Given its utter lack of historical verisimilitude, you won't be surprised that the film had one of the highest grossing openings of all time. I am so looking forward to living in the States again. Sigh.

permanent linkSalon figures out that X-10 is cool. We use some X-10 stuff to control a light in our living room and two bright halogen torchieres as a “dawn simulator” in the bedroom. (Sadly, they don't seem to really be helping us wake up any earlier.)

May 29, 2001 (Tue)

permanent linkAfter some searching, I discovered that the Morrow edition of Tim Powers' Declare is set in ITC Berkeley Oldstyle. The giveaway is the amazing italic capital “Q”.

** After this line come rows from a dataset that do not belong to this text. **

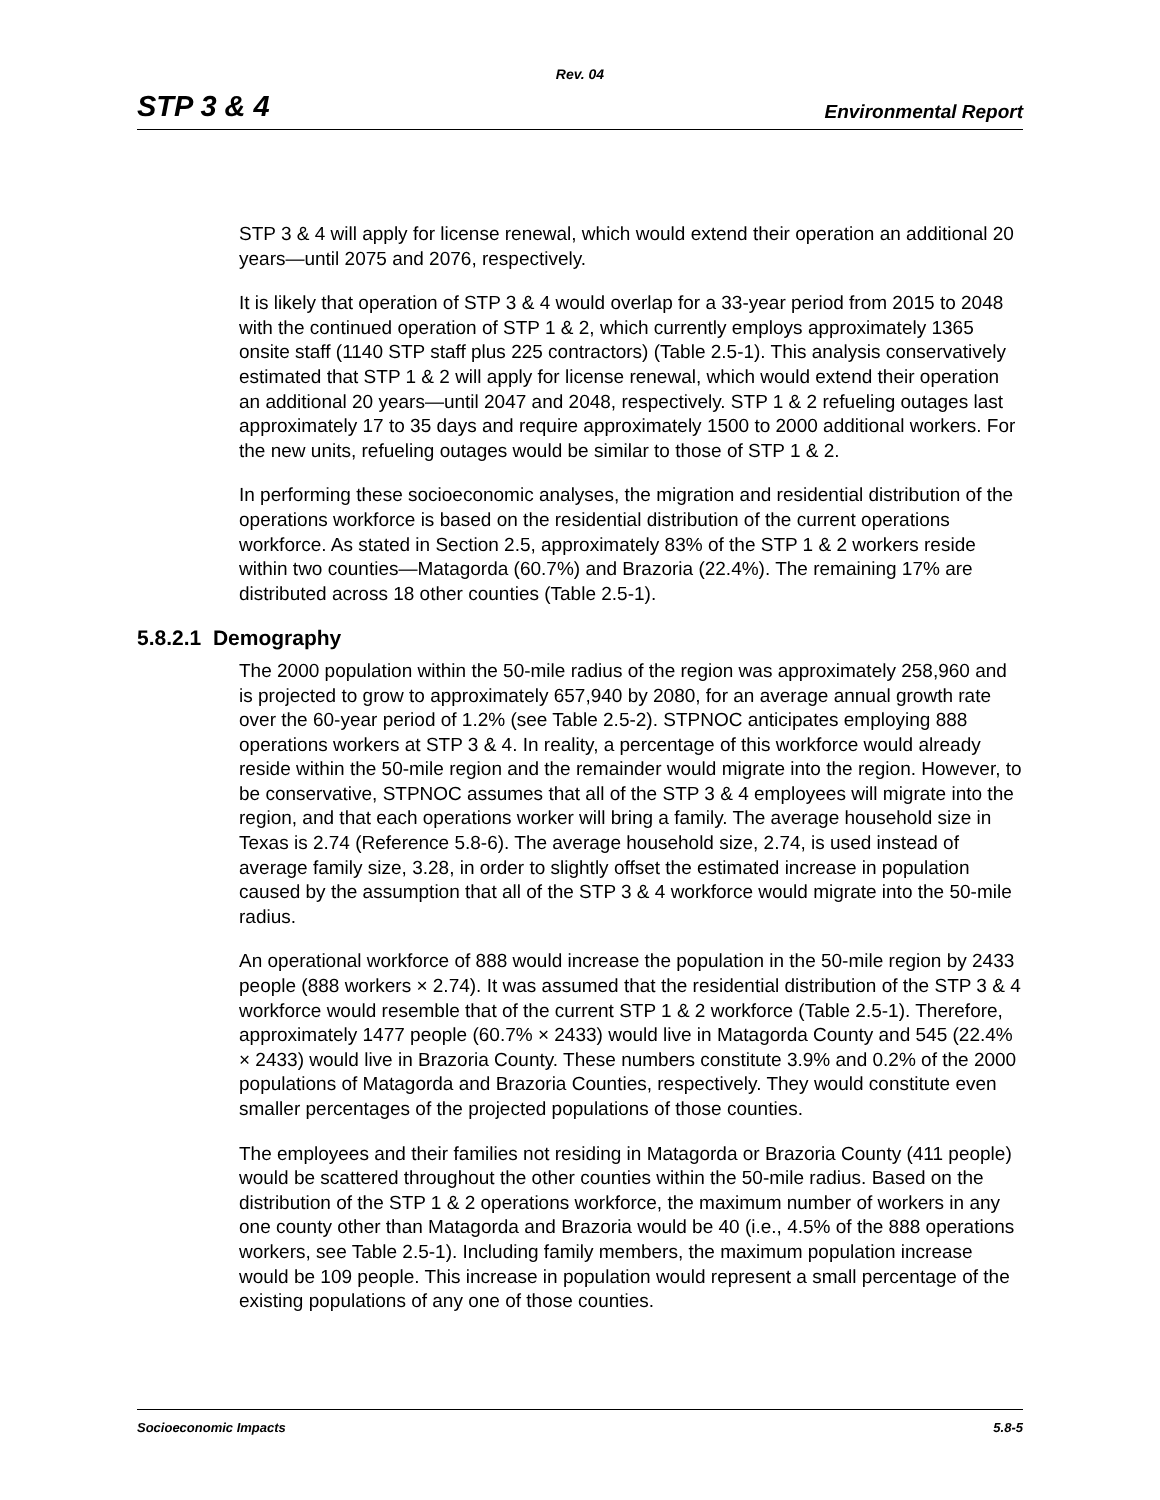Rev. 04
STP 3 & 4 Environmental Report
STP 3 & 4 will apply for license renewal, which would extend their operation an additional 20 years—until 2075 and 2076, respectively.
It is likely that operation of STP 3 & 4 would overlap for a 33-year period from 2015 to 2048 with the continued operation of STP 1 & 2, which currently employs approximately 1365 onsite staff (1140 STP staff plus 225 contractors) (Table 2.5-1). This analysis conservatively estimated that STP 1 & 2 will apply for license renewal, which would extend their operation an additional 20 years—until 2047 and 2048, respectively. STP 1 & 2 refueling outages last approximately 17 to 35 days and require approximately 1500 to 2000 additional workers. For the new units, refueling outages would be similar to those of STP 1 & 2.
In performing these socioeconomic analyses, the migration and residential distribution of the operations workforce is based on the residential distribution of the current operations workforce. As stated in Section 2.5, approximately 83% of the STP 1 & 2 workers reside within two counties—Matagorda (60.7%) and Brazoria (22.4%). The remaining 17% are distributed across 18 other counties (Table 2.5-1).
5.8.2.1 Demography
The 2000 population within the 50-mile radius of the region was approximately 258,960 and is projected to grow to approximately 657,940 by 2080, for an average annual growth rate over the 60-year period of 1.2% (see Table 2.5-2). STPNOC anticipates employing 888 operations workers at STP 3 & 4. In reality, a percentage of this workforce would already reside within the 50-mile region and the remainder would migrate into the region. However, to be conservative, STPNOC assumes that all of the STP 3 & 4 employees will migrate into the region, and that each operations worker will bring a family. The average household size in Texas is 2.74 (Reference 5.8-6). The average household size, 2.74, is used instead of average family size, 3.28, in order to slightly offset the estimated increase in population caused by the assumption that all of the STP 3 & 4 workforce would migrate into the 50-mile radius.
An operational workforce of 888 would increase the population in the 50-mile region by 2433 people (888 workers × 2.74). It was assumed that the residential distribution of the STP 3 & 4 workforce would resemble that of the current STP 1 & 2 workforce (Table 2.5-1). Therefore, approximately 1477 people (60.7% × 2433) would live in Matagorda County and 545 (22.4% × 2433) would live in Brazoria County. These numbers constitute 3.9% and 0.2% of the 2000 populations of Matagorda and Brazoria Counties, respectively. They would constitute even smaller percentages of the projected populations of those counties.
The employees and their families not residing in Matagorda or Brazoria County (411 people) would be scattered throughout the other counties within the 50-mile radius. Based on the distribution of the STP 1 & 2 operations workforce, the maximum number of workers in any one county other than Matagorda and Brazoria would be 40 (i.e., 4.5% of the 888 operations workers, see Table 2.5-1). Including family members, the maximum population increase would be 109 people. This increase in population would represent a small percentage of the existing populations of any one of those counties.
Socioeconomic Impacts 5.8-5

permanent linkWhile thinking about type, and poking around with Google, I came across a column by Dan Margulis that originally appeared in the December, 1999, issue of Electronic Publishing that I really enjoyed reading. Margulis sums up the millennium from the perspective of graphic design, typography, and publishing. It's a PDF file, but I think that others may find “The Age of the Enlightened” interesting reading, as well.

[He also has nice things to say about Adobe's Kepler, which is our “house face”. I usually pair it with Cronos; M prefers Myriad.]

permanent linkWe took my bag in for repair, along with a pair of boots I'd had in my closet for the last couple of years. While at the Lougheed Mall, we discovered a large spread of books—remaindered or damaged—at significant discounts. I ended up with a copy of Margot Adler's Drawing Down the Moon, which has been on my mental “acquire someday” list for around twelve years. Sadly, the only two copies of T.H. Lawrence's Seven Pillars of Wisdom were too beat up for me; it would have been interesting reading as background material to Declare.

May 30, 2001 (Wed)

permanent link Jeff Veen talks about the importance of stalking your user when designing web applications. In other words, user-centered design, which is the best way to build things.

permanent linkWe took the plunge and bought a Canon PowerShot S300 Digital ElphCanon PowerShot S300 Elph. It's a really nice camera, and it's incredibly tiny. M spent a bunch of time looking online, and then called several places. It turned out that the places with the best prices were selling grey market cameras (no warranty), or charged huge amounts for shipping, or had some other nasty hidden costs. In the end, the difference between buying it locally and having it in our hands now and ordering it from someplace and having to wait to have it shipped and make it through the border amounted to about CN$60 for the camera alone, even with 14% sales tax (as opposed to the 7% border fees). When we found out we could get an extra battery for CN$70, that clinched the deal (as the lowest price M found for the battery in the States was US$70; about CN$108).

We still have to get a larger compact flash card—8 MB is kind of a joke with one of these things—and figure out a way to get images from the camera into a computer (we can see them on TV, though!), but at least we (especially me) can spend a bit of time practicing so that we (I) can get some photos at M's graduation ceremony.

May 31, 2001 (Thu)

permanent linkAfter wrestling with various mailorder sites, we discovered that MicroConcept had really good prices on Compact Flash cards that work in our shiny new camera—~CN$135 for a 128 MB! So we dashed out just before six, dodged through Vancouver's horrible traffic, found a place to park a block ahead of the store, and dashed in five minutes before closing. The card works great—at highest resolution and standard compression, we can get 401 images on that one card. The mind boggles. The camera now has more RAM than any of our computers.